## Goal
Can you copy out the records below with every "Tuesday" swapped for "Wednesday" and nothing else changed, leaving out the pictures?

## Information provided
** Start **
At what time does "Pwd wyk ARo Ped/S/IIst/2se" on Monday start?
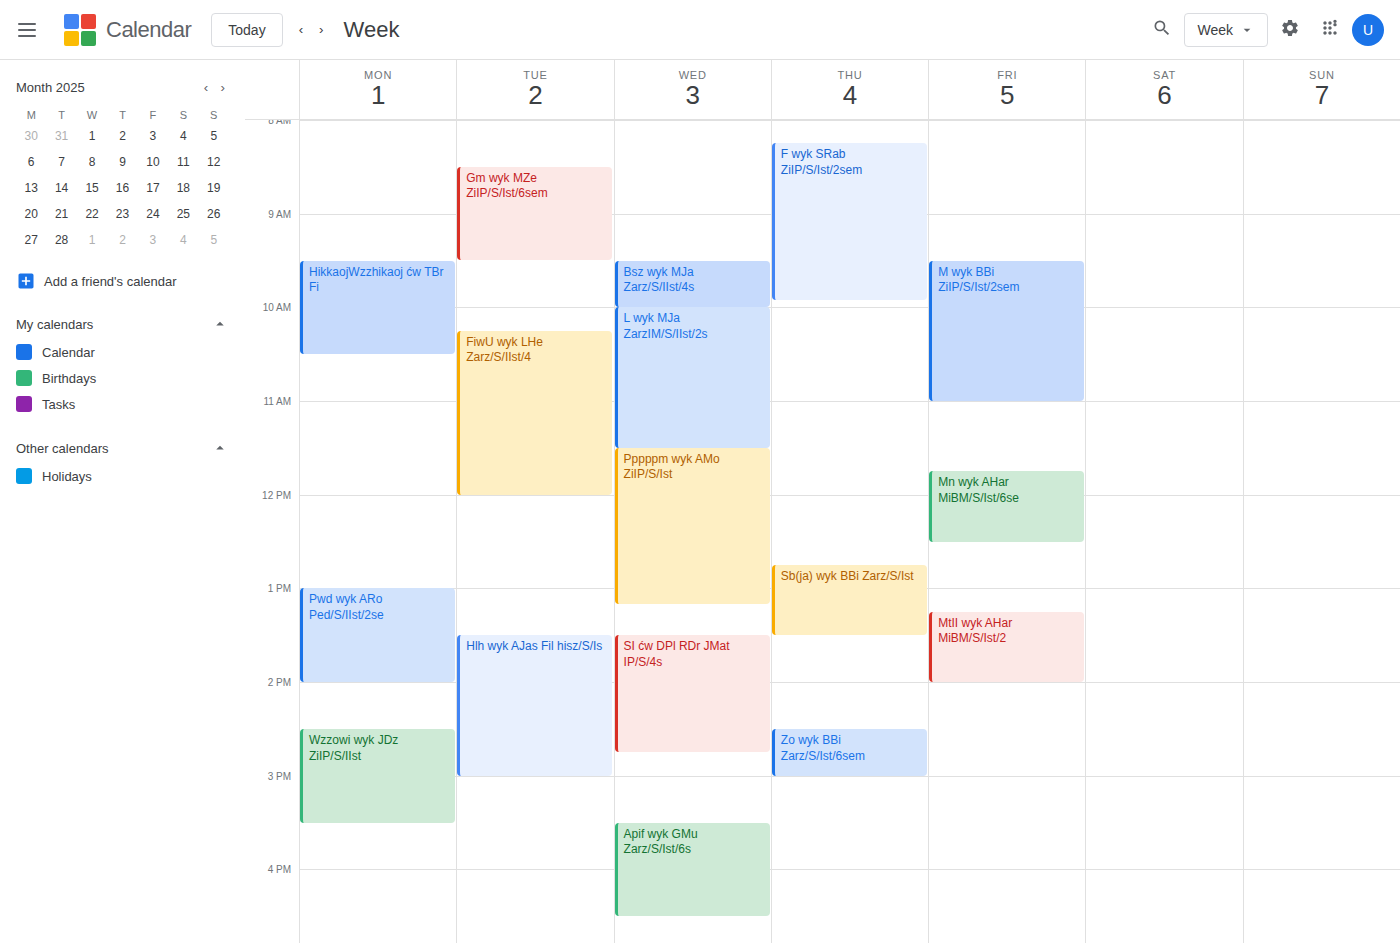
1:00 PM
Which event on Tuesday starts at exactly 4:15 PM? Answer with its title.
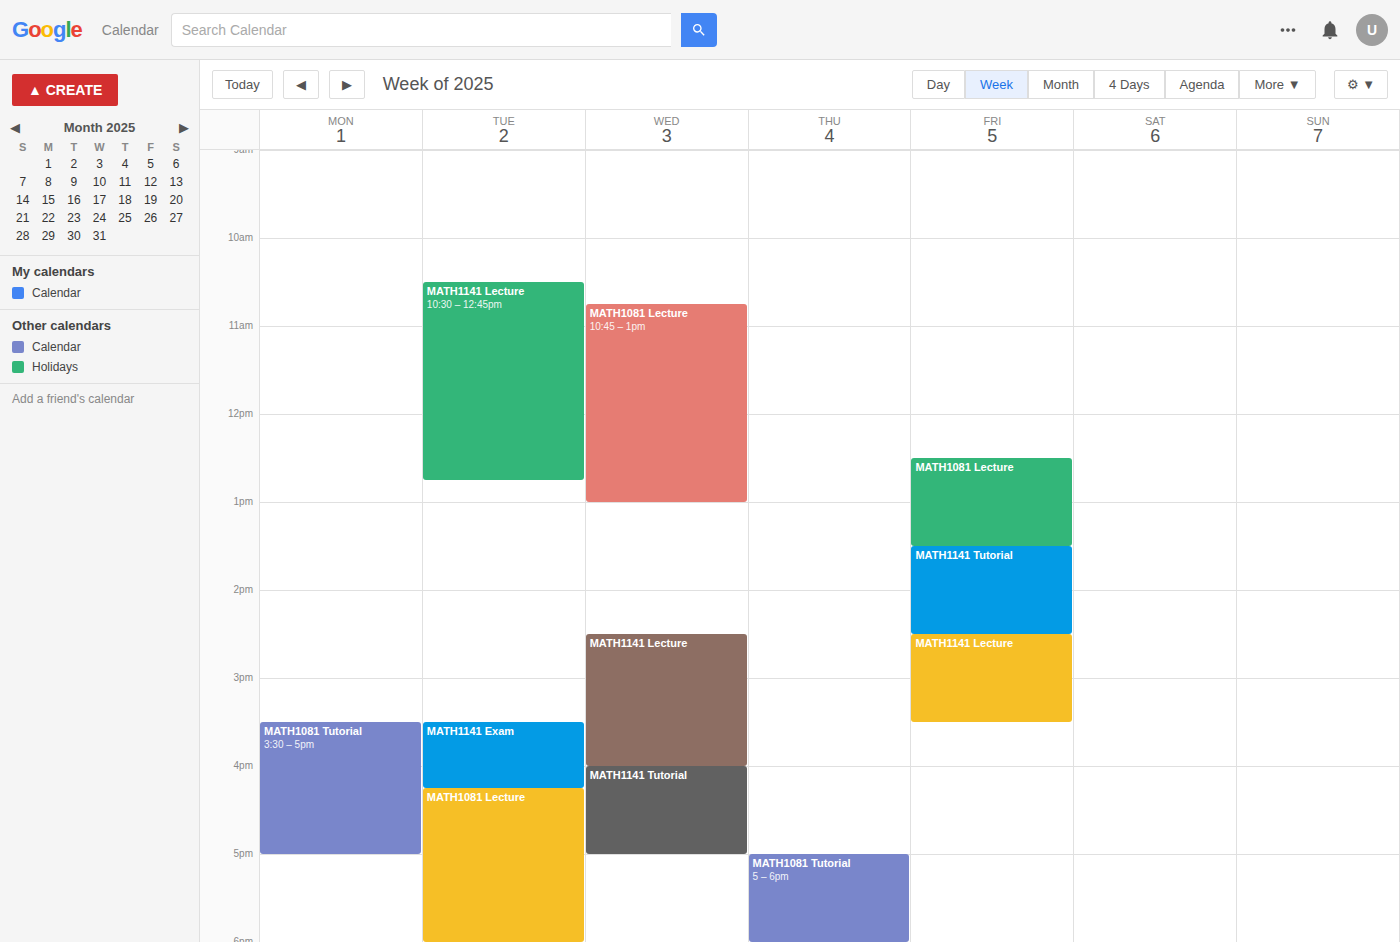
"MATH1081 Lecture"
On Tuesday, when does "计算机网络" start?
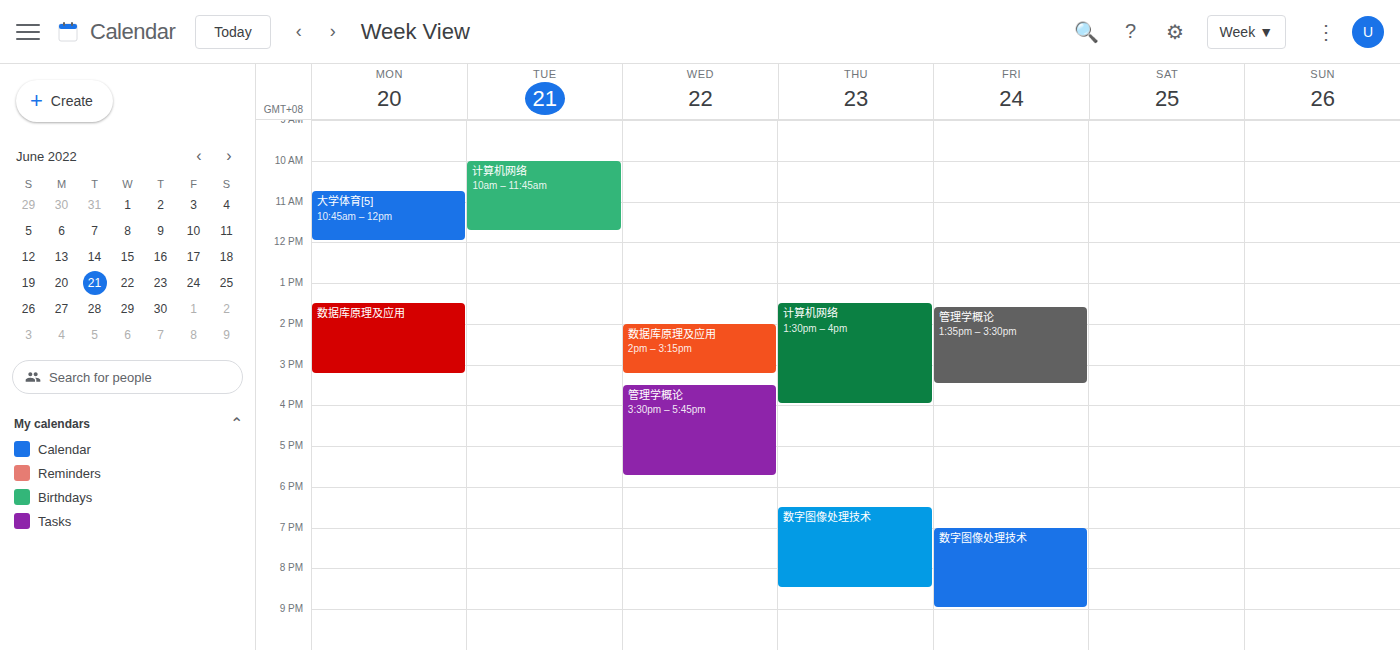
** End **
## Solution
At what time does "Pwd wyk ARo Ped/S/IIst/2se" on Monday start?
1:00 PM
Which event on Wednesday starts at exactly 4:15 PM? Answer with its title.
"MATH1081 Lecture"
On Wednesday, when does "计算机网络" start?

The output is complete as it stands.